Monday, March 31, 2008

Story of my life


So when Billy gets in the car with Meg in When Harry Met Sally he starts out the ride by telling her to give him the story of her life. And she's all, we just met and its kind of long and all that stuff. And he's like so what, we have a 17 hour car ride. Well, I feel like asking people that question all the time but they never have a good answer. In case you were wanting to ask me that question at some point but haven't the nerve yet, here's a start.

I'm a closet romantic. I want to pick up the bass again. I want to play lacrosse this fall. I want to sail around the world. I want to open a store filled with the very best fruit the world has to offer and nothing else, except crepes perhaps. I design towns, furniture, etc. I want to create a botanical garden in the shape of the continents, with everything in its place...but freaking Dubai beat me to it. I love bed time and bed time stories. Trevor reads Aesop's fables to me sometimes. My dream is to open my own school (K-12), teach history and coach football. If I could have been any musician, it would have to be a toss up between Sam Cooke, Otis Redding and Jim Croce...cause Man!
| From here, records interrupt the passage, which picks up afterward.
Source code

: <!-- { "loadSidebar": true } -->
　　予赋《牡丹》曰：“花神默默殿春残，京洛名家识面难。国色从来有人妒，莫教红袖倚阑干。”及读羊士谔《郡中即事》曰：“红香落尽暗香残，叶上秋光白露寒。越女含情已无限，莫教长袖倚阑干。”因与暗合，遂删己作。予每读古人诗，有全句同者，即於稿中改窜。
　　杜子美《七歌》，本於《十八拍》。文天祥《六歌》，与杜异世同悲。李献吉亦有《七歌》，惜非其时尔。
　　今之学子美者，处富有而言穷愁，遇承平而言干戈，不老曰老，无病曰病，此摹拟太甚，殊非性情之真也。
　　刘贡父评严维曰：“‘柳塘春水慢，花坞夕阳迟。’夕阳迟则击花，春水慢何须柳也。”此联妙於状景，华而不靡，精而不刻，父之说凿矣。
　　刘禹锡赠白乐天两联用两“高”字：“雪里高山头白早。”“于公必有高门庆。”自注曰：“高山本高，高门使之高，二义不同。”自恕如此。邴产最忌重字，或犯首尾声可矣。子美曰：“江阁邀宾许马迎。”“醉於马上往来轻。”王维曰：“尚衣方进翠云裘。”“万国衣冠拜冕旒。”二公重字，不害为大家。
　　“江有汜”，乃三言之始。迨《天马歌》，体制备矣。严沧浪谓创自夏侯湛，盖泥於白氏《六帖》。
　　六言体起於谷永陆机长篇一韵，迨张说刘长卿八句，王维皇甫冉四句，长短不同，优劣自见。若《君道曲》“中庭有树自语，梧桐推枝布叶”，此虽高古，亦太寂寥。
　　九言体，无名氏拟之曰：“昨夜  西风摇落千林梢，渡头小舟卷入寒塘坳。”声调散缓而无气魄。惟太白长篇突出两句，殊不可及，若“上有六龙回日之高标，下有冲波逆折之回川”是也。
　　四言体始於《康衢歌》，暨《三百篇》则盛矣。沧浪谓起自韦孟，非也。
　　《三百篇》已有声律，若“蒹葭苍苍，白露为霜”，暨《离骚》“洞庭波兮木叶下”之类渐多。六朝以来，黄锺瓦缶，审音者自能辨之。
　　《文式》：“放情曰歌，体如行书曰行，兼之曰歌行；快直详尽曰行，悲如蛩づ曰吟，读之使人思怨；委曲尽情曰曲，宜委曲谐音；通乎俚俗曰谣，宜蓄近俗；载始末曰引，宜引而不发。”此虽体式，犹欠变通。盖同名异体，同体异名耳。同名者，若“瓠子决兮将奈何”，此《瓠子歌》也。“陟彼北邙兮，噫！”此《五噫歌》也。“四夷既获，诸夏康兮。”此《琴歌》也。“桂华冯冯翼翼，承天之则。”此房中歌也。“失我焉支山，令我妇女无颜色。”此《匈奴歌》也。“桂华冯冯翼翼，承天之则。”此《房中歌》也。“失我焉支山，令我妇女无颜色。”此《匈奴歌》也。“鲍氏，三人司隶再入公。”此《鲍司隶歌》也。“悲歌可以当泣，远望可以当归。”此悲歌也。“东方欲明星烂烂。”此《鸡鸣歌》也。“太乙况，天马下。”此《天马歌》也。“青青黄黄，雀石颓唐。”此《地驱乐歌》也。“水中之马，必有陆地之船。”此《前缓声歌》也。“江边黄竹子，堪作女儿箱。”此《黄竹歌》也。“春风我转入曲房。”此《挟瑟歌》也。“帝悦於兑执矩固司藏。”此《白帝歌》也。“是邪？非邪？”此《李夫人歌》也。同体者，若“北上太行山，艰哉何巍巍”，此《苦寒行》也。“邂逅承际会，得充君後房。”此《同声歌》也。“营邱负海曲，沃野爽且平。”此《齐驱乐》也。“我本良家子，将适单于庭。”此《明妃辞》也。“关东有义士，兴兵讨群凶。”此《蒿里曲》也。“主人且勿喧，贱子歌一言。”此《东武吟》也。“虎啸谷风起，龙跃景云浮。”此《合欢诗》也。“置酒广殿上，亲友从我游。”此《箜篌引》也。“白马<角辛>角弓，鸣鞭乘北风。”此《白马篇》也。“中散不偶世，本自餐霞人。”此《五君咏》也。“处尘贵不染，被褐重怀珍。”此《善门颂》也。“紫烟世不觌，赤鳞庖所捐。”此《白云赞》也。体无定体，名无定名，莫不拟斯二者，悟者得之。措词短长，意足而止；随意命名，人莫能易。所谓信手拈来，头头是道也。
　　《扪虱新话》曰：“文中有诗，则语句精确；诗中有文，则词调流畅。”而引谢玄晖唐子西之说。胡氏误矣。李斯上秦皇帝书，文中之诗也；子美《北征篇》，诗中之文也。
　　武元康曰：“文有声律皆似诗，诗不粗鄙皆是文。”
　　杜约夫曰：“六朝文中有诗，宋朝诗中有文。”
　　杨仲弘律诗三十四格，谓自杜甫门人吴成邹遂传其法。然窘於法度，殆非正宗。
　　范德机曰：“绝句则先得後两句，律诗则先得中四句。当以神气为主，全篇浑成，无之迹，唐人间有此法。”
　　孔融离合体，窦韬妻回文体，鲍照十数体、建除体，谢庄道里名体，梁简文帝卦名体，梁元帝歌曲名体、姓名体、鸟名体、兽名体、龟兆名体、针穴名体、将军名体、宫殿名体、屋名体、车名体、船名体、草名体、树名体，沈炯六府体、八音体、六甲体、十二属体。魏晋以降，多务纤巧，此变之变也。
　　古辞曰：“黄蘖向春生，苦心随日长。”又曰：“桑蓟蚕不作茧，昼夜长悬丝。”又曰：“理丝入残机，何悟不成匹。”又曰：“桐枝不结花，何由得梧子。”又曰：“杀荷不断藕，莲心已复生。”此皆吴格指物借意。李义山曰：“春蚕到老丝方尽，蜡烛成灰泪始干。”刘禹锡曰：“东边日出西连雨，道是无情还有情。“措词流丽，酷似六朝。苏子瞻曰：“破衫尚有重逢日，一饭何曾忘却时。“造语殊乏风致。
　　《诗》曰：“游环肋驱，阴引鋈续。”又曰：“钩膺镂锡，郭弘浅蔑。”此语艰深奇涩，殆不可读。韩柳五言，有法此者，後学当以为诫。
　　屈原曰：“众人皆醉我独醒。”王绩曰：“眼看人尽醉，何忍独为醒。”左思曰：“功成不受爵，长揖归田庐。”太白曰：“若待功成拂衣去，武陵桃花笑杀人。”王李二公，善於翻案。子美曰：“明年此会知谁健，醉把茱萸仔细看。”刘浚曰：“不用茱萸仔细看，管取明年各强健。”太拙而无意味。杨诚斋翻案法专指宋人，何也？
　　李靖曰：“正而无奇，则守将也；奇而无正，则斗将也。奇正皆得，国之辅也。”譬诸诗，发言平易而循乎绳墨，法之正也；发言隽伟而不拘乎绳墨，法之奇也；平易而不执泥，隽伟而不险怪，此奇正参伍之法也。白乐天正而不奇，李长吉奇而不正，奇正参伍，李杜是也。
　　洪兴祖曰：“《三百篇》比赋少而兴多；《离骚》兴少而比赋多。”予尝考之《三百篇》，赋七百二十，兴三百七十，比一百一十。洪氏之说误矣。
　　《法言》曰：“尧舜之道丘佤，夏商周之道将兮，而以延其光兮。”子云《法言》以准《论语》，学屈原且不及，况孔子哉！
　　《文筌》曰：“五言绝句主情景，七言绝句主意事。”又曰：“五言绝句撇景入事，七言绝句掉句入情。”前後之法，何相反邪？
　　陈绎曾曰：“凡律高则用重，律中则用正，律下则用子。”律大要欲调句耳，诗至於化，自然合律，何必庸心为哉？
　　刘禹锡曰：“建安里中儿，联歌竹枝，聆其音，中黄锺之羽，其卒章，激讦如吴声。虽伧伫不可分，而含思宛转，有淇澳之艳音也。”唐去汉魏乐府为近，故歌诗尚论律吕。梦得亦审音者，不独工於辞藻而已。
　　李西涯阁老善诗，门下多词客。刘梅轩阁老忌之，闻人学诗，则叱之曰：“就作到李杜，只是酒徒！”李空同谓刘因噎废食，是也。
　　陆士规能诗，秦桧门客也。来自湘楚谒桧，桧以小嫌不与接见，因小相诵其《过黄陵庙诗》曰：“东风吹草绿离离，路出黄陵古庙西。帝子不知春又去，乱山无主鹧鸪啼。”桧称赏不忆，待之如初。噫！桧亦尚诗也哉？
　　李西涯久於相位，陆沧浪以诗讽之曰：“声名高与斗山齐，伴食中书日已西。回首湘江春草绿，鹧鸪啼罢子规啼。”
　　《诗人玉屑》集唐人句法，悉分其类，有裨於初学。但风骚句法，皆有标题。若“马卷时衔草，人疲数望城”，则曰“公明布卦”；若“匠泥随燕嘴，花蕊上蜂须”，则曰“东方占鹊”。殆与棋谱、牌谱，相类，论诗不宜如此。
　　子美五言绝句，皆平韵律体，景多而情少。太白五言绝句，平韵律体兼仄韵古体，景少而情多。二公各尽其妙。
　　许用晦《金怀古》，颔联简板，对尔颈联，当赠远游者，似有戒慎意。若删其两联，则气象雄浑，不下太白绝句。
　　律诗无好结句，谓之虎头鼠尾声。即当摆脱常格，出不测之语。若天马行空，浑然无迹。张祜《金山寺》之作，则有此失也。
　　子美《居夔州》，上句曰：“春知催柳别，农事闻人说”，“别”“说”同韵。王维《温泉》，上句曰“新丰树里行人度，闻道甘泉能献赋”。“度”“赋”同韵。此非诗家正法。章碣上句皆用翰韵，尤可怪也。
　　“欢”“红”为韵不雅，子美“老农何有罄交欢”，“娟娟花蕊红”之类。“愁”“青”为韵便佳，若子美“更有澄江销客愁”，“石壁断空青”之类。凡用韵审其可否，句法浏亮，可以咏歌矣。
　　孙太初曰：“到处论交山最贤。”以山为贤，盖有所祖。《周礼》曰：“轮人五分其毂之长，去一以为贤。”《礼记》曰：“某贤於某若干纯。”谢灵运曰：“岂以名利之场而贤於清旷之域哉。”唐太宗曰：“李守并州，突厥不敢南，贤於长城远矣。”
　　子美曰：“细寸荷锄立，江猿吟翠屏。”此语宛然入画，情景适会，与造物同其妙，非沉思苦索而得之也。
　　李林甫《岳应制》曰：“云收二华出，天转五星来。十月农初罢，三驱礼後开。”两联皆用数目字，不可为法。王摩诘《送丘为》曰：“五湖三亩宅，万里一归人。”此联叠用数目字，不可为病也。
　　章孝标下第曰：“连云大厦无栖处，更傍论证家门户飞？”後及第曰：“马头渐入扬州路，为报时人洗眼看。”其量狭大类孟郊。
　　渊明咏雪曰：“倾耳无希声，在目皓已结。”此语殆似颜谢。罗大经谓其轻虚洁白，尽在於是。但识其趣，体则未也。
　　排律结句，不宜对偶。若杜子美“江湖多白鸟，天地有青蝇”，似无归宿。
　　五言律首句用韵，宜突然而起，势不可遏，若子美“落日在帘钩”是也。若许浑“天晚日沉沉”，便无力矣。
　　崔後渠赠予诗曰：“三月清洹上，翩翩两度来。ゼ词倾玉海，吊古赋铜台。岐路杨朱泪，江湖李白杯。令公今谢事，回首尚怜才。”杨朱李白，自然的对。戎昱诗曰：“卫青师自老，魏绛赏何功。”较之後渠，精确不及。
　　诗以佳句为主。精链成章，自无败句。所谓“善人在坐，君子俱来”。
I'm going to expound for a second on that fruit store. When we were little, pops would occasionally discourse at the dinner table at the geographical marvel on our plates. Grapes or SeaBass from Chile, pine nuts from Morocco, etc. Sometimes we'd pull off three or four continents on one plate. Jump. Have you ever had amazing peaches? I mean the juicy spheres of heaven that you get at roadside stands in Georgia (or Paonia, CO as I've found to my delight). You buy a box of fifty of those. They're not lasting a week. No way. So what if there was a store that had all of these different fruits of the world, picked in season from the best place in the planet for them. Underneath the basket is a little plaque talking about the place: its soil, its climate, why it is so ideal for that fruit. How awesome would that be? Yeah it'd be more expensive, we're not trying to kid anyone, but who wouldn't pay some extra dollars to eat from the closest we've got to the Garden of Eden.